■ 抜粋テキスト
_ _ _ _ _

二三日前にシベリウスの音楽をあれこれ聴いていて、1枚のCDがあることを思い出した。
これは僕が作ったものだが、昔NHK FMで放送されたものをカセットテープに録音(エア・チェック)し、CDの時代になってから転写したものである。 このうち、メインになっているシベリウスの「交響曲第2番」は、今からちょうど45年前の日本万国博覧会に合わせて、フェスティバルホールで開催された一連の演奏会の一夜のライブ録音で、僕が聴きに行っていたときのものである。 それだけに、僕にとっては非常に思い出深い貴重な録音である。 オーケストラはニュー・フィルハーモニア管弦楽団(現在のフィルハーモニア管弦楽団)であったが、この演奏会にはちょっとしたハプニングがあった。それは、予定されていた指揮者ジョン・バルビローリが来日直前に急逝され、ジョン・プリッチャードが急遽代役として指揮台に立つことになったのである。

_ _ _ _ _

■ データ項目

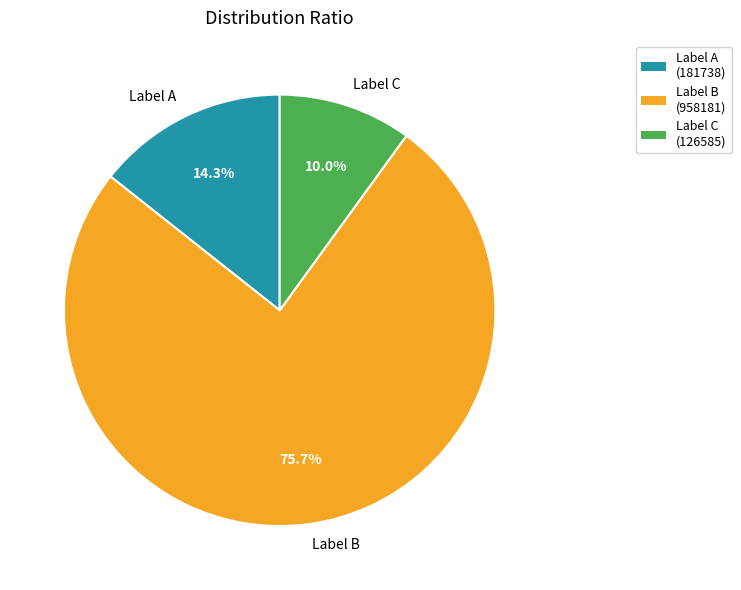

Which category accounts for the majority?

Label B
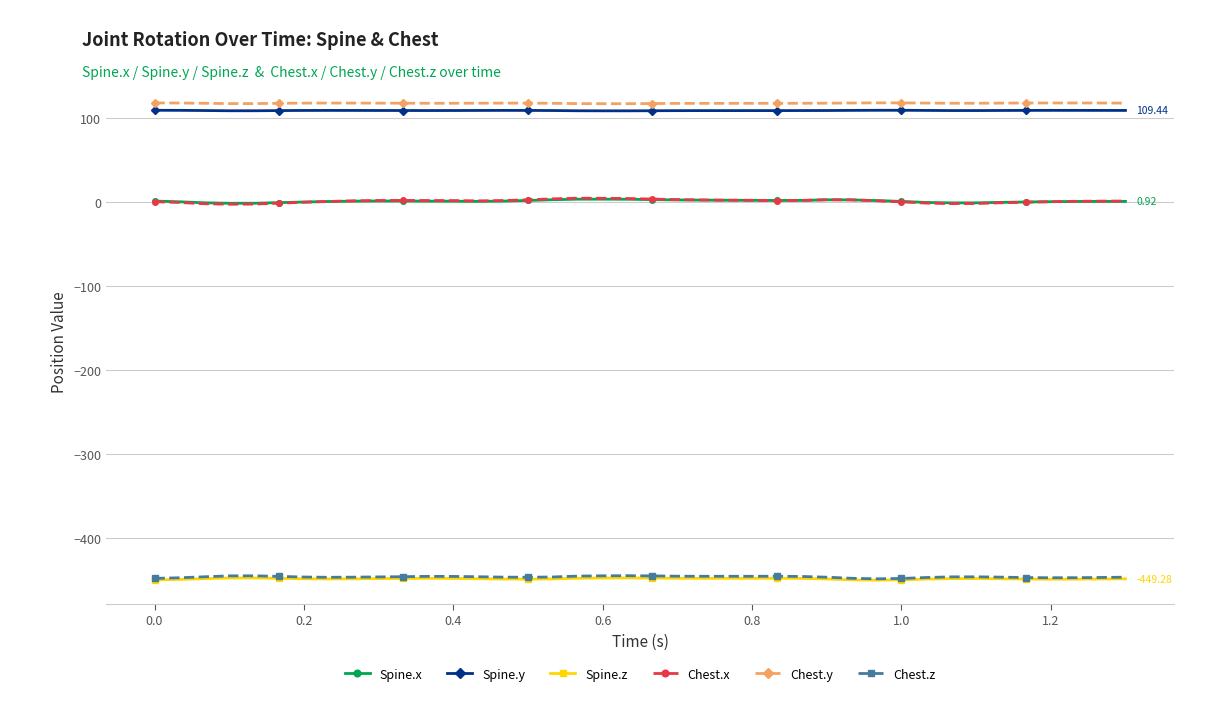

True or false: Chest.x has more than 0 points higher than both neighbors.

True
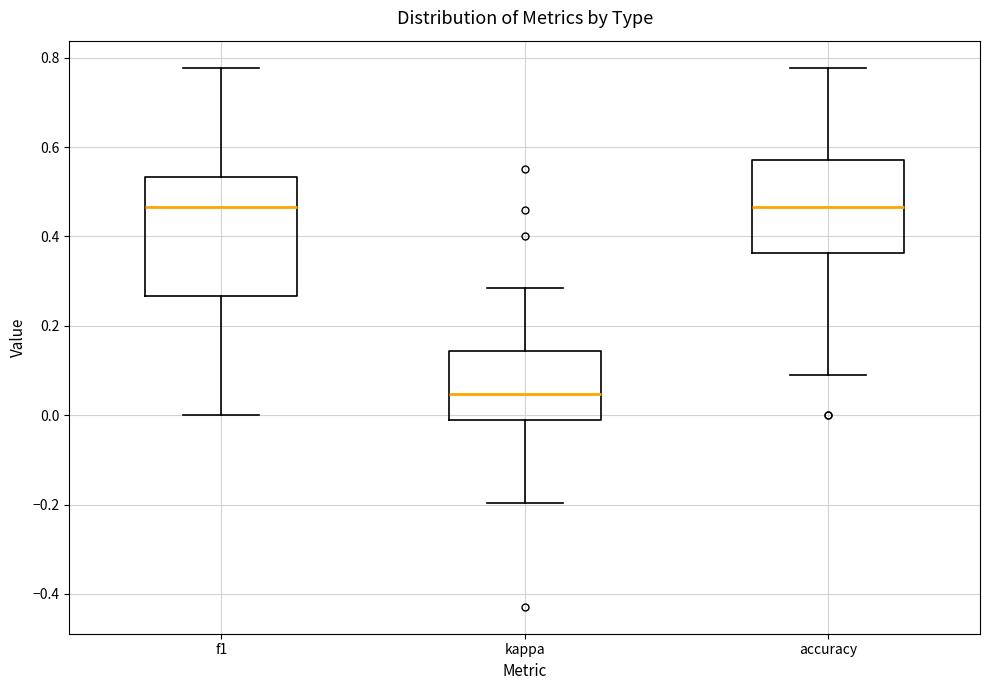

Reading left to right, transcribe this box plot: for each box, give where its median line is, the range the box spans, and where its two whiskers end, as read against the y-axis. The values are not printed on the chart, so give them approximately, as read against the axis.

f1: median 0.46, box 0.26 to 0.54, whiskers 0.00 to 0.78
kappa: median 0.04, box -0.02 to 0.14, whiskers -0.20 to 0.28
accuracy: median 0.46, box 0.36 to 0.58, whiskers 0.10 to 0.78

_ _ _ _ _

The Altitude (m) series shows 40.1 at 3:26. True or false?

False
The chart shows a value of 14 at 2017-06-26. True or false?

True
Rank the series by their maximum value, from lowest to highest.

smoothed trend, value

_ _ _ _ _

抜粋テキストによると、来日直前に急逝した指揮者の代役として指揮台に立ったのは誰か。 データはここでは使わない。

■ 解答
ジョン・プリッチャードが代役として指揮台に立った。